#### PASSAGE PROVIDED ####

A teaser for the music video was released on 15 January 2013. The full version was then uploaded onto Inna's official YouTube channel with both a previously unreleased solo version and a version with Daddy Yankee on 18 January and 4 February 2013, respectively. Both versions were shot by Edward Aninaru at Venice Beach in Los Angeles.

The visual opens with shots of the beach, followed by the appearance of five males with surfboards in their hands. Inna is then shown dancing to the song in a pink-black bathing suit and winks to the surfers along with other females. Subsequently, the singer resides at a pool with a disc jockey, where people party and fight with water guns. After Yankee's guest cameo and shots of a party at night are shown, the video ends with Inna and a man that appeared in the beginning walking into the sunset at the beach. Cut scenes show Yankee rapping in different locations, Inna dancing to the track at sunset, and her taking a shower. Direct Lyrics' Apaza commended the music video and wrote that Inna portrayed a "California girl" in the clip. He also likened the plot of the visual to the lyrical message of Kesha's "Die Young" (2013), "'like we're gonna die young' style". Purepeople compared the imagery of the visual to American action drama series Baywatch.

####

Reproduce the passage above about the music video word for word, keeping all of its punctuation and paragraph breaks.

#### MATERIAL PROVIDED ####

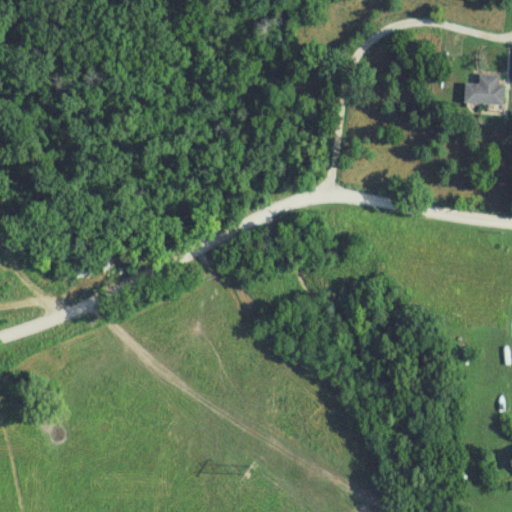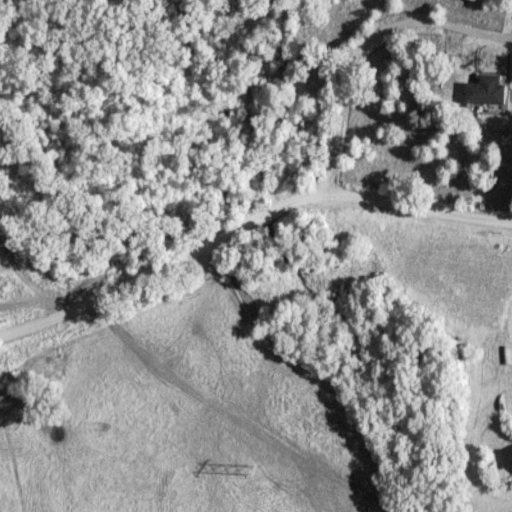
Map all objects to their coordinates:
road: (376, 36)
building: (483, 90)
road: (247, 224)
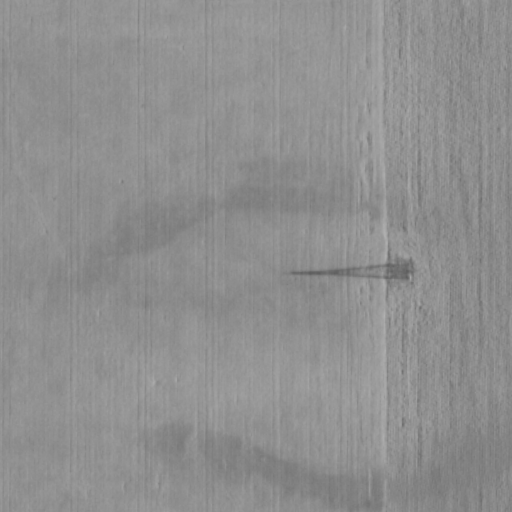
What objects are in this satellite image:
power tower: (395, 267)
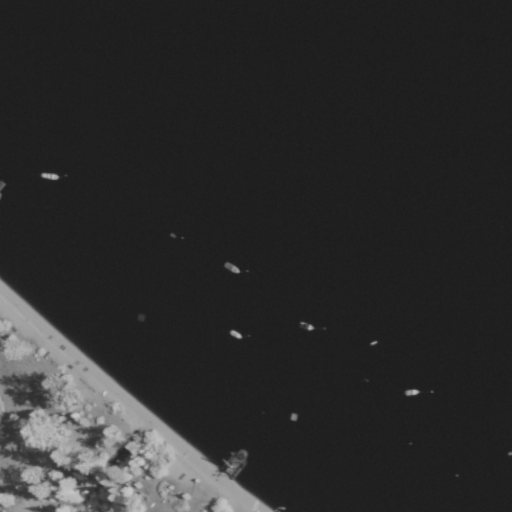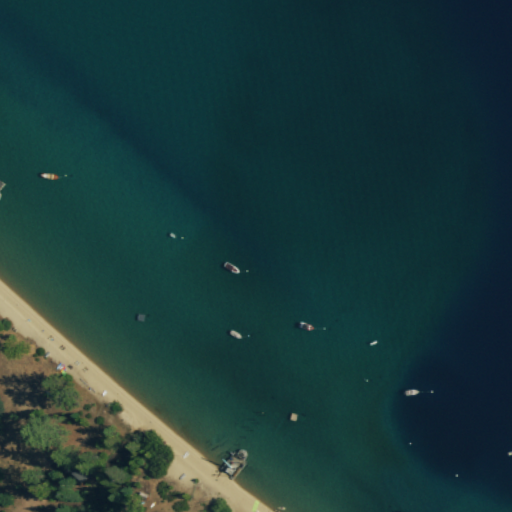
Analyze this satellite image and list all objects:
building: (65, 464)
road: (31, 473)
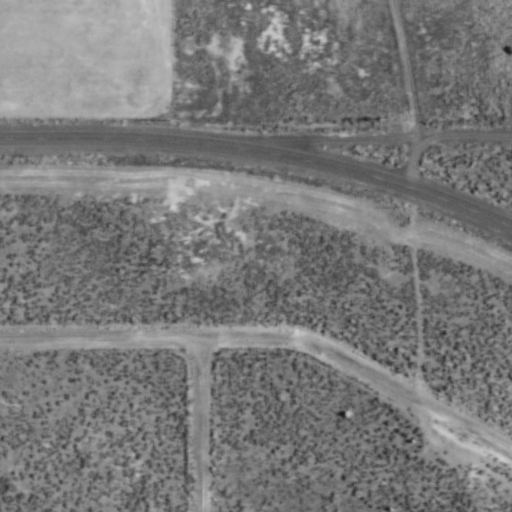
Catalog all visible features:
road: (170, 71)
road: (415, 95)
road: (374, 142)
road: (261, 153)
road: (268, 338)
road: (201, 429)
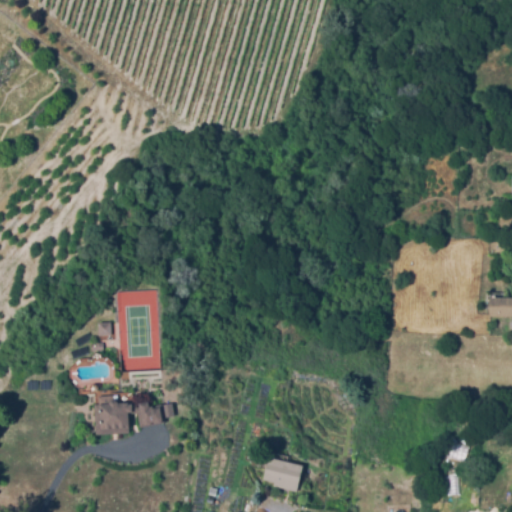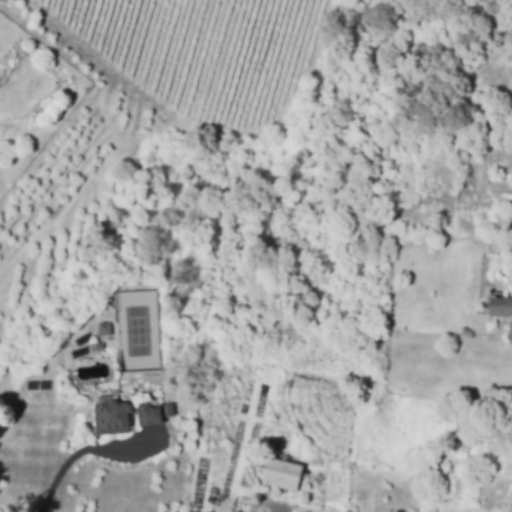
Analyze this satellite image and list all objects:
building: (511, 184)
building: (499, 305)
building: (501, 306)
building: (105, 327)
building: (103, 328)
building: (98, 346)
building: (502, 393)
building: (125, 414)
building: (154, 414)
building: (112, 415)
road: (88, 456)
building: (281, 473)
building: (285, 473)
building: (214, 490)
road: (285, 511)
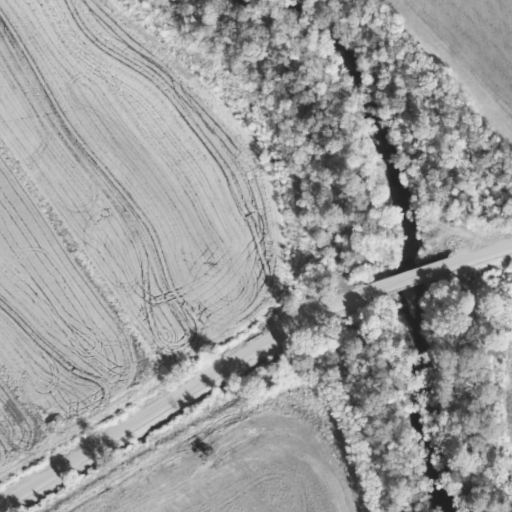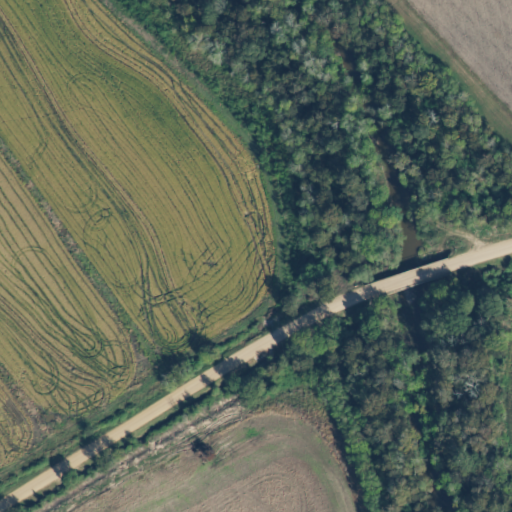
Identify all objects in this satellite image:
road: (482, 257)
road: (409, 281)
road: (180, 397)
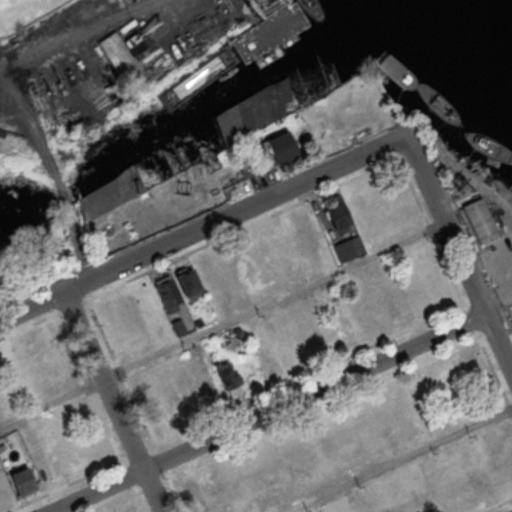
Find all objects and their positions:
river: (483, 15)
building: (121, 52)
building: (120, 62)
road: (8, 79)
road: (18, 85)
building: (244, 116)
building: (279, 147)
building: (280, 149)
building: (106, 196)
building: (337, 215)
building: (338, 218)
building: (480, 220)
building: (480, 222)
road: (195, 231)
building: (281, 240)
road: (77, 243)
road: (457, 246)
building: (348, 249)
building: (348, 249)
building: (263, 251)
building: (188, 283)
building: (177, 290)
building: (167, 292)
road: (223, 323)
building: (178, 326)
building: (238, 334)
building: (228, 377)
building: (229, 380)
road: (111, 402)
road: (267, 413)
road: (397, 459)
building: (22, 481)
building: (22, 482)
building: (210, 488)
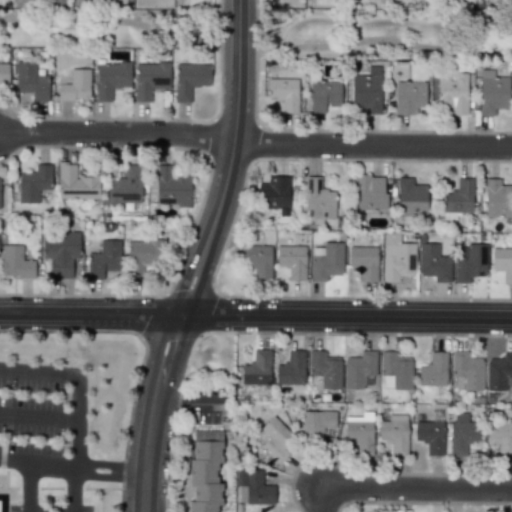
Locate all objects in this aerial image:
road: (388, 16)
road: (140, 23)
park: (108, 28)
park: (384, 34)
road: (395, 40)
building: (4, 74)
building: (110, 79)
building: (150, 79)
building: (189, 79)
building: (30, 81)
building: (75, 86)
building: (367, 91)
building: (492, 92)
building: (284, 93)
building: (453, 94)
building: (323, 95)
building: (408, 97)
road: (116, 133)
road: (372, 144)
road: (229, 160)
street lamp: (252, 165)
building: (33, 183)
building: (75, 183)
building: (125, 187)
building: (171, 187)
building: (369, 192)
building: (273, 193)
building: (410, 198)
building: (457, 199)
building: (497, 199)
building: (0, 200)
building: (320, 203)
building: (60, 252)
building: (142, 256)
building: (396, 257)
building: (103, 259)
building: (258, 260)
building: (291, 261)
building: (326, 261)
building: (363, 261)
building: (15, 262)
building: (502, 262)
building: (433, 263)
building: (470, 263)
road: (89, 313)
road: (346, 315)
street lamp: (273, 335)
street lamp: (448, 336)
street lamp: (202, 337)
building: (256, 369)
building: (291, 369)
building: (325, 369)
building: (359, 369)
building: (395, 370)
building: (433, 370)
building: (467, 370)
road: (33, 372)
building: (498, 372)
road: (189, 400)
road: (152, 411)
road: (38, 419)
building: (316, 423)
building: (394, 433)
building: (359, 435)
building: (430, 436)
building: (462, 436)
building: (500, 436)
building: (275, 439)
road: (64, 470)
building: (204, 471)
road: (419, 487)
building: (257, 489)
road: (75, 491)
road: (321, 500)
street lamp: (342, 508)
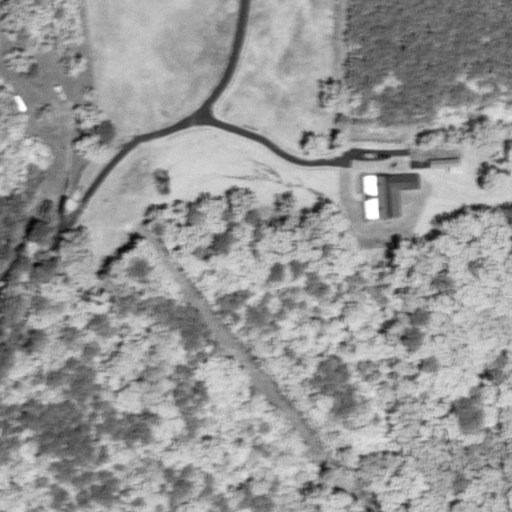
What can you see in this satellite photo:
road: (38, 253)
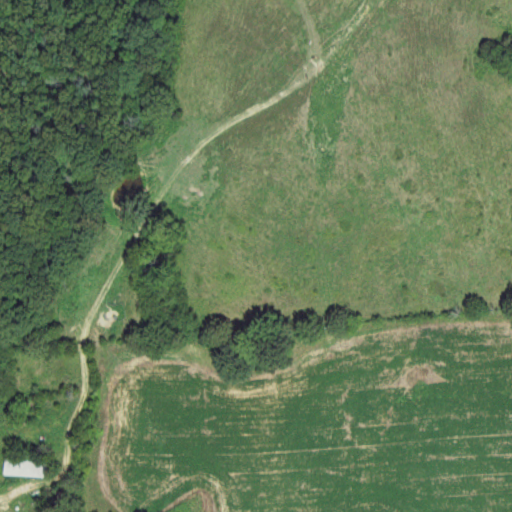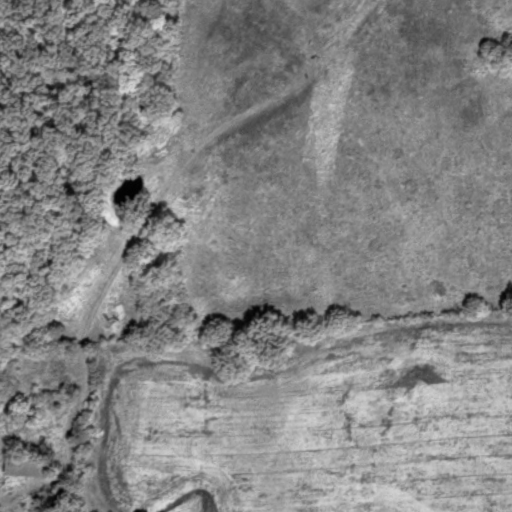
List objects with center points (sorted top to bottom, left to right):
building: (32, 466)
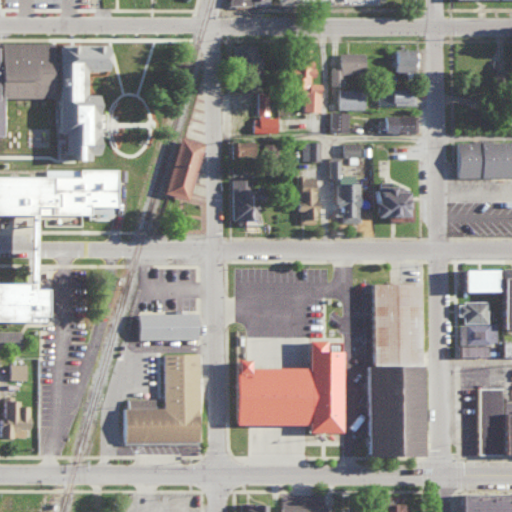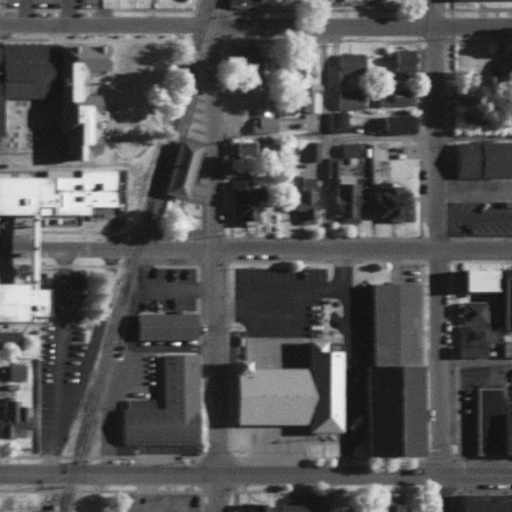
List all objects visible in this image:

####

COMPLETED TASK >>
A teaser for the music video was released on 15 January 2013. The full version was then uploaded onto Inna's official YouTube channel with both a previously unreleased solo version and a version with Daddy Yankee on 18 January and 4 February 2013, respectively. Both versions were shot by Edward Aninaru at Venice Beach in Los Angeles.

The visual opens with shots of the beach, followed by the appearance of five males with surfboards in their hands. Inna is then shown dancing to the song in a pink-black bathing suit and winks to the surfers along with other females. Subsequently, the singer resides at a pool with a disc jockey, where people party and fight with water guns. After Yankee's guest cameo and shots of a party at night are shown, the video ends with Inna and a man that appeared in the beginning walking into the sunset at the beach. Cut scenes show Yankee rapping in different locations, Inna dancing to the track at sunset, and her taking a shower. Direct Lyrics' Apaza commended the music video and wrote that Inna portrayed a "California girl" in the clip. He also likened the plot of the visual to the lyrical message of Kesha's "Die Young" (2013), "'like we're gonna die young' style". Purepeople compared the imagery of the visual to American action drama series Baywatch.